═══ Records supplied ═══

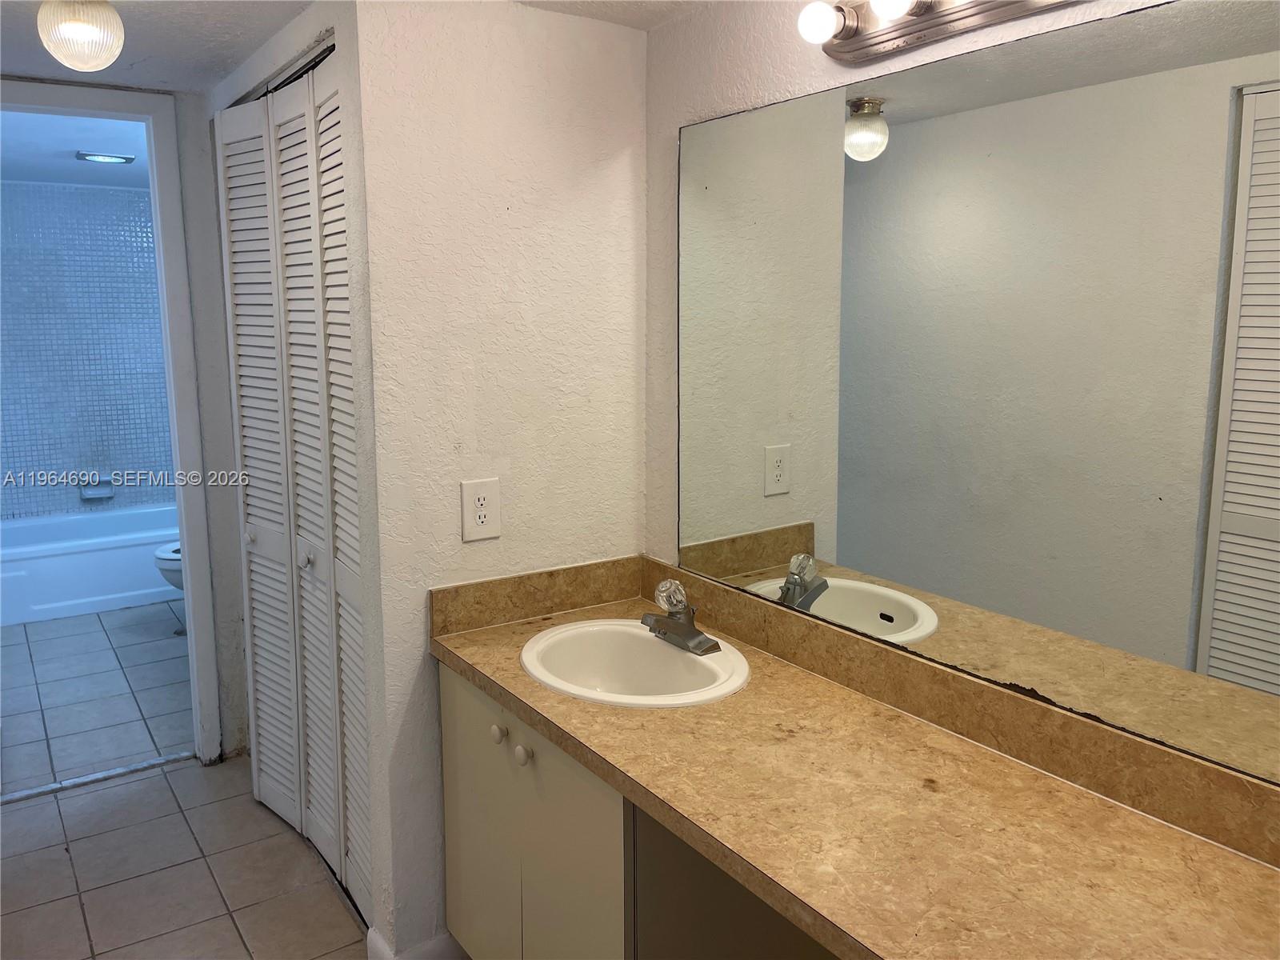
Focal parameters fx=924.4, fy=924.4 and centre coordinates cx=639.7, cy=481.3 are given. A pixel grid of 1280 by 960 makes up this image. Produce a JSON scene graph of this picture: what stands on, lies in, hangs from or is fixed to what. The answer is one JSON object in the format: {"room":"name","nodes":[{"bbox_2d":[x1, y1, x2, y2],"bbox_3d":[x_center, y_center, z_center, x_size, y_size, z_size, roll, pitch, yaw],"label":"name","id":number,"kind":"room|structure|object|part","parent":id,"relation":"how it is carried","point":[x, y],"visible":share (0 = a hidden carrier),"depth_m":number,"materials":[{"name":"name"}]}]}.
{"room":"bathroom","nodes":[
{"label":"bathroom","id":0,"kind":"room"},
{"bbox_2d":[0,111,151,188],"bbox_3d":[-2.595,-1.565,4.125,1.645,0.109,2.974,-7,11,-35],"label":"bathroom ceiling","id":1,"kind":"structure","parent":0,"point":[59,162],"depth_m":4.24,"materials":[{"name":"white paint"}]},
{"bbox_2d":[74,151,135,164],"bbox_3d":[-2.553,-1.544,4.411,0.237,0.015,0.203,-7,11,-35],"label":"ceiling light","id":2,"kind":"object","parent":1,"relation":"in","point":[99,157],"visible":0.99,"depth_m":4.39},
{"bbox_2d":[0,181,174,522],"bbox_3d":[-3.249,-0.543,5.354,1.642,2.287,0.123,-7,11,-35],"label":"bathroom tile wall","id":3,"kind":"structure","parent":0,"point":[3,512],"depth_m":5.28,"materials":[{"name":"blue tile"}]},
{"bbox_2d":[77,476,114,499],"bbox_3d":[-3.125,0.035,5.315,0.178,0.120,0.070,-7,11,-35],"label":"soap dish","id":4,"kind":"object","parent":3,"relation":"attached to","point":[86,493],"visible":0.86,"depth_m":5.32,"materials":[{"name":"ceramic"}]},
{"bbox_2d":[0,600,192,795],"bbox_3d":[-2.512,0.812,4.403,1.940,0.080,3.044,-7,11,-35],"label":"bathroom floor","id":5,"kind":"structure","parent":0,"point":[14,646],"depth_m":3.81,"materials":[{"name":"tile"}]},
{"bbox_2d":[0,503,181,626],"bbox_3d":[-3.035,0.438,5.168,1.500,0.394,0.780,-7,11,-35],"label":"bathtub","id":6,"kind":"object","parent":5,"relation":"on","point":[46,606],"visible":0.78,"depth_m":4.87,"materials":[{"name":"white plastic"}]},
{"bbox_2d":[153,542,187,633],"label":"toilet","id":7,"kind":"object","parent":5,"relation":"on","point":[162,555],"visible":0.09,"depth_m":4.40,"materials":[{"name":"white ceramic"}]},
{"bbox_2d":[0,78,251,764],"bbox_3d":[-1.759,-0.137,2.917,1.272,2.264,0.122,-7,11,-35],"label":"doorway wall","id":8,"kind":"structure","parent":0,"point":[205,157],"depth_m":3.07,"materials":[{"name":"white paint"}]},
{"bbox_2d":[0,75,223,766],"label":"door frame","id":9,"kind":"structure","parent":8,"relation":"attached to","point":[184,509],"depth_m":2.98,"materials":[{"name":"white paint"}]},
{"bbox_2d":[0,749,370,959],"bbox_3d":[-0.578,1.304,1.443,2.563,0.062,4.300,-7,11,-35],"label":"tile floor","id":10,"kind":"structure","parent":0,"point":[17,813],"depth_m":2.54,"materials":[{"name":"tile"}]},
{"bbox_2d":[0,750,194,804],"bbox_3d":[-1.865,0.991,3.049,0.721,0.015,0.050,-7,11,-35],"label":"threshold strip","id":11,"kind":"object","parent":10,"relation":"on","point":[146,765],"visible":0.89,"depth_m":3.07,"materials":[{"name":"metal"}]},
{"bbox_2d":[437,659,835,959],"bbox_3d":[0.193,0.847,1.645,0.560,0.793,1.502,-7,11,-35],"label":"vanity cabinet","id":12,"kind":"object","parent":10,"relation":"on","point":[449,832],"visible":0.44,"depth_m":1.66,"materials":[{"name":"paint"}]},
{"bbox_3d":[-0.237,0.828,1.934,0.050,0.749,0.578,-7,11,-35],"label":"cabinet door","id":13,"kind":"part","parent":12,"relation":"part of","materials":[{"name":"paint"}]},
{"bbox_2d":[428,572,1279,959],"bbox_3d":[0.276,0.458,1.464,0.564,0.065,1.981,-7,11,-35],"label":"countertop","id":14,"kind":"structure","parent":12,"relation":"on","point":[542,692],"depth_m":1.31,"materials":[{"name":"brown laminate"}]},
{"bbox_2d":[518,619,751,708],"bbox_3d":[-0.017,0.446,1.907,0.444,0.171,0.513,-7,11,-35],"label":"sink","id":15,"kind":"object","parent":14,"relation":"in","point":[655,646],"visible":0.81,"depth_m":2.01,"materials":[{"name":"white ceramic"}]},
{"bbox_2d":[640,578,717,654],"bbox_3d":[0.065,0.270,1.931,0.148,0.129,0.190,-7,11,-35],"label":"faucet","id":16,"kind":"object","parent":15,"relation":"on","point":[693,638],"visible":0.99,"depth_m":1.93,"materials":[{"name":"silver metal"}]},
{"bbox_2d":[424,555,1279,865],"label":"backsplash","id":17,"kind":"structure","parent":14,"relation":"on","point":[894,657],"depth_m":1.62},
{"bbox_2d":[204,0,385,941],"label":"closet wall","id":18,"kind":"structure","parent":0,"point":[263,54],"depth_m":2.10,"materials":[{"name":"white paint"}]},
{"bbox_2d":[216,52,373,923],"bbox_3d":[-0.912,0.040,2.445,0.081,2.078,1.180,-7,11,-35],"label":"bifold closet door","id":19,"kind":"structure","parent":18,"relation":"in","point":[263,775],"depth_m":2.44,"materials":[{"name":"white paint"}]},
{"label":"knob","id":20,"kind":"part","parent":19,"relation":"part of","materials":[{"name":"metal"}]},
{"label":"panel","id":21,"kind":"part","parent":19,"relation":"part of","materials":[{"name":"white"}]},
{"bbox_3d":[-0.912,0.209,2.546,0.040,0.043,0.038,-7,11,-35],"label":"knob","id":22,"kind":"part","parent":19,"relation":"part of","materials":[{"name":"metal"}]},
{"bbox_2d":[0,0,706,92],"bbox_3d":[-0.619,-0.962,1.207,2.615,0.108,4.231,-7,11,-35],"label":"ceiling","id":23,"kind":"structure","parent":0,"point":[223,68],"depth_m":2.23,"materials":[{"name":"white paint"}]},
{"bbox_2d":[36,0,124,70],"bbox_3d":[-1.156,-0.942,1.906,0.156,0.188,0.157,-7,11,-35],"label":"ceiling light","id":24,"kind":"object","parent":23,"relation":"attached to","point":[99,60],"visible":1,"depth_m":1.87,"materials":[{"name":"white"}]},
{"bbox_2d":[347,0,645,959],"bbox_3d":[-0.293,0.017,2.197,0.697,2.217,0.119,-7,11,-35],"label":"partition wall","id":25,"kind":"structure","parent":0,"point":[624,189],"depth_m":2.05,"materials":[{"name":"white paint"}]},
{"bbox_2d":[366,926,465,959],"bbox_3d":[-0.459,1.093,2.194,0.312,0.097,0.167,-7,11,-35],"label":"baseboard","id":26,"kind":"structure","parent":25,"relation":"attached to","point":[382,947],"depth_m":2.12,"materials":[{"name":"white paint"}]},
{"bbox_2d":[460,478,501,541],"bbox_3d":[-0.354,0.062,2.054,0.089,0.134,0.008,-7,11,-35],"label":"electrical outlet","id":27,"kind":"object","parent":25,"relation":"attached to","point":[486,522],"visible":0.99,"depth_m":2.05,"materials":[{"name":"white plastic"}]},
{"bbox_2d":[640,0,1263,564],"bbox_3d":[0.651,0.108,1.494,0.118,2.192,2.258,-7,11,-35],"label":"mirror wall","id":28,"kind":"structure","parent":0,"point":[794,52],"depth_m":2.01,"materials":[{"name":"white paint"}]},
{"bbox_2d":[795,0,1082,62],"bbox_3d":[0.512,-0.744,1.320,0.152,0.112,0.783,-7,11,-35],"label":"vanity light","id":29,"kind":"object","parent":28,"relation":"attached to","point":[859,42],"visible":0.98,"depth_m":1.51,"materials":[{"name":"silver metal"}]},
{"bbox_2d":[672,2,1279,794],"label":"mirror","id":30,"kind":"object","parent":28,"relation":"attached to","point":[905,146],"visible":1,"depth_m":1.43,"materials":[{"name":"mirror"}]}
]}

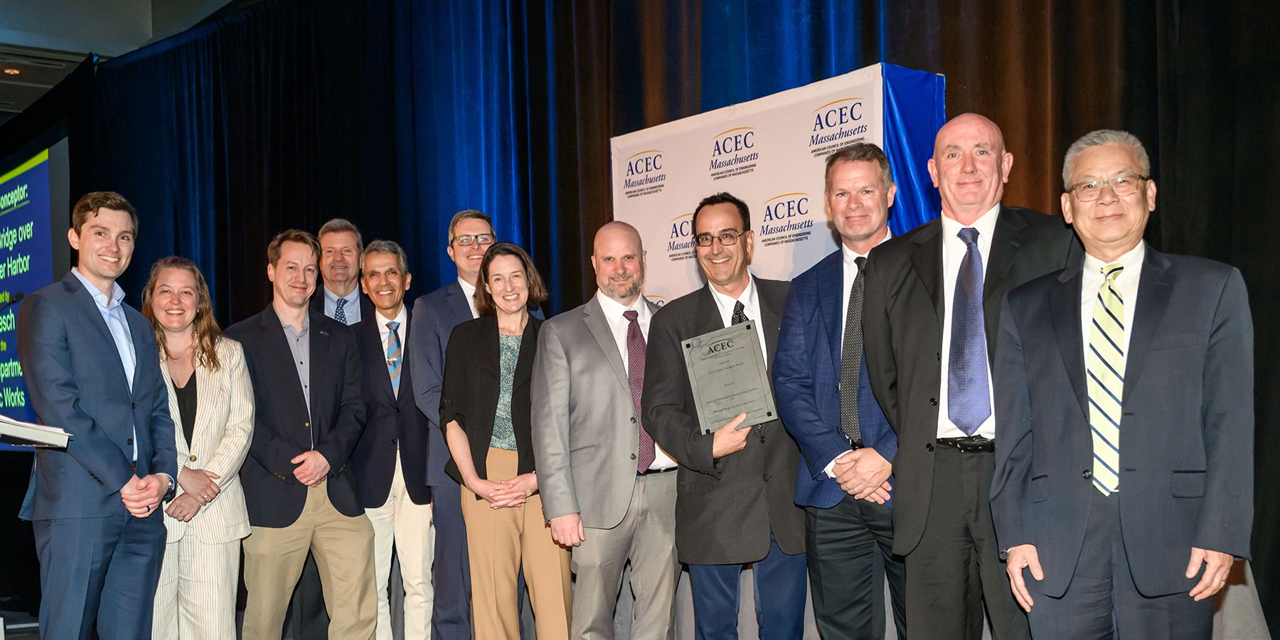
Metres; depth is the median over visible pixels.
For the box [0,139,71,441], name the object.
projection screen
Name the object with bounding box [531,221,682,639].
man
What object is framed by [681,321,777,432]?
plaque
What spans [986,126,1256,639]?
man
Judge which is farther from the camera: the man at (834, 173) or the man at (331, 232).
the man at (331, 232)
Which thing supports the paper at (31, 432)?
on the lectern
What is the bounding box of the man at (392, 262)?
[347,236,435,639]
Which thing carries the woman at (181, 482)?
on the floor
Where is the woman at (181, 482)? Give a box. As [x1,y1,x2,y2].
[145,253,257,639]
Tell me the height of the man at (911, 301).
1.820 m
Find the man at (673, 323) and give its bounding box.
[640,196,808,639]
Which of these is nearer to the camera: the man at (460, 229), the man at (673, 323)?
the man at (673, 323)
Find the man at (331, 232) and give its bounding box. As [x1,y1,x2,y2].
[295,222,369,639]
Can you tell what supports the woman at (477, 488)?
on the floor
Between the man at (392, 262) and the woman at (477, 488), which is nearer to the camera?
the woman at (477, 488)
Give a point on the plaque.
(749, 353)
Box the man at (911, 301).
[857,116,1080,639]
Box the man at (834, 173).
[772,141,908,639]
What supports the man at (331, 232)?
on the floor
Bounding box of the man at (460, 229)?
[403,211,541,639]
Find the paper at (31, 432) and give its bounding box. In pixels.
[0,413,71,447]
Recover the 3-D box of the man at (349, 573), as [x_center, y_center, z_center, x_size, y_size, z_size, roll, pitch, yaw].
[-1.426,0.331,5.277,0.613,1.879,0.562,0,-1,-40]
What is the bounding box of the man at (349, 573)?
[222,228,380,639]
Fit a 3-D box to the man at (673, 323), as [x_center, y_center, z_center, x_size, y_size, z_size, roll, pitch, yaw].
[0.349,0.280,4.329,0.588,1.747,0.578,0,-1,-40]
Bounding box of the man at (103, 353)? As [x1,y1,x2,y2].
[12,189,178,639]
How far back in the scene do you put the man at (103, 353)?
4.19 m
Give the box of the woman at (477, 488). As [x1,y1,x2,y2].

═══

_Problem details_
All lines from the line containing "Judge which is" through the end of the listing above are to be duplicated exactly; include both ends and nothing further.

_Exercise response_
Judge which is farther from the camera: the man at (834, 173) or the man at (331, 232).
the man at (331, 232)
Which thing supports the paper at (31, 432)?
on the lectern
What is the bounding box of the man at (392, 262)?
[347,236,435,639]
Which thing carries the woman at (181, 482)?
on the floor
Where is the woman at (181, 482)? Give a box. As [x1,y1,x2,y2].
[145,253,257,639]
Tell me the height of the man at (911, 301).
1.820 m
Find the man at (673, 323) and give its bounding box.
[640,196,808,639]
Which of these is nearer to the camera: the man at (460, 229), the man at (673, 323)?
the man at (673, 323)
Find the man at (331, 232) and give its bounding box. As [x1,y1,x2,y2].
[295,222,369,639]
Can you tell what supports the woman at (477, 488)?
on the floor
Between the man at (392, 262) and the woman at (477, 488), which is nearer to the camera?
the woman at (477, 488)
Give a point on the plaque.
(749, 353)
Box the man at (911, 301).
[857,116,1080,639]
Box the man at (834, 173).
[772,141,908,639]
What supports the man at (331, 232)?
on the floor
Bounding box of the man at (460, 229)?
[403,211,541,639]
Find the paper at (31, 432) and give its bounding box. In pixels.
[0,413,71,447]
Recover the 3-D box of the man at (349, 573), as [x_center, y_center, z_center, x_size, y_size, z_size, roll, pitch, yaw].
[-1.426,0.331,5.277,0.613,1.879,0.562,0,-1,-40]
What is the bounding box of the man at (349, 573)?
[222,228,380,639]
Fit a 3-D box to the man at (673, 323), as [x_center, y_center, z_center, x_size, y_size, z_size, roll, pitch, yaw].
[0.349,0.280,4.329,0.588,1.747,0.578,0,-1,-40]
Bounding box of the man at (103, 353)? As [x1,y1,x2,y2].
[12,189,178,639]
How far back in the scene do you put the man at (103, 353)?
4.19 m
Give the box of the woman at (477, 488). As [x1,y1,x2,y2].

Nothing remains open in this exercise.